Researchers evaluate patient satisfaction to test a possible new care approach.
Hearing loss is a condition often associated with aging. In fact, it is estimated that 65 per cent of people over age 70 have significant hearing loss, which can cause difficulties socializing and going about daily activities. Hearing aids are currently the best solution for most hearing loss, but their cost may be deterring some patients from following through with recommendations to wear them.
Dr. Desmond Nunez, a Vancouver Coastal Health Research Institute scientist, and colleagues are investigating whether physician involvement in the hearing aid fitting process could increase how satisfied patients are with their hearing aids, and how likely they are to use them as prescribed.
Right now, physicians can diagnose hearing loss in individuals and recommend hearing aids to improve hearing. However, patients must be referred to an audiologist, who completes a separate assessment with specialized audiology equipment. Audiologists also dispense and fit patients with the best hearing aids for the degree and configuration of patients’ hearing loss, which is where problems can arise.
“It may be that patients sometimes do not accept the recommendations of audiologists because they perceive a conflict of interest, since audiologists also sell hearing aids.”
In British Columbia, patients pay for their hearing aids out-of-pocket, which can come with a price tag of between $1,800 and $8,000. Because of the high cost, Nunez says some patients may opt to not purchase hearing aids. Patients also frequently report being unsatisfied with the hearing aid fitting process and sometimes return their hearing aids because they believe that the recommendations of the audiologist are biased and driven by financial gain.
Patient satisfaction could be a driver for hearing aid use
Nunez is leading a clinical trial designed to shed light on whether the involvement of a physician in the hearing aid fitting process might increase patient satisfaction and the likelihood that patients will wear hearing aids to treat their diagnosed hearing loss.

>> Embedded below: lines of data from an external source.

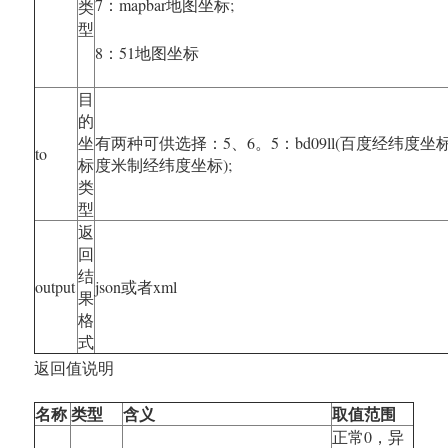
7：mapbar地图坐标;
类
型
8：51地图坐标
目
的
坐
有两种可供选择：5、6。5：bd09ll(百度经纬度坐标),
to
标
度米制经纬度坐标);
类
型
返
回
结
output
json或者xml
果
格
式
返回值说明
名称
类型
含义
取值范围
正常0，异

“We want to discover how likely it might be that patients’ ambivalence to hearing aid use could be countered by the involvement of a neutral third-party who, in this case, is their family doctor.”
Nunez and colleagues will recruit approximately 100 participants age 55 and over who have been diagnosed with hearing loss and are receiving hearing aids for the first time. Fifty of these patients will be in a control group whose hearing aids are fitted by an audiologist only, while the other 50 will be in the test group that sees a physician during their hearing aid fitting.
Between 77 and 90 days after participants receive their hearing aids, the research team will ask participants to fill out a questionnaire to determine how satisfied participants are with their hearing aids.
“There is some correlation between satisfaction and hearing aid usage. If the test group shows increased satisfaction with the new hearing aid fitting process, we may recommend physician involvement going forward.”
As our population ages, the number of patients requiring hearing aids will continue to grow, says Nunez.
“Because of the increasing prevalence of hearing loss, providing the best possible patient care will help to limit the complications associated with leaving it untreated, such as social isolation.”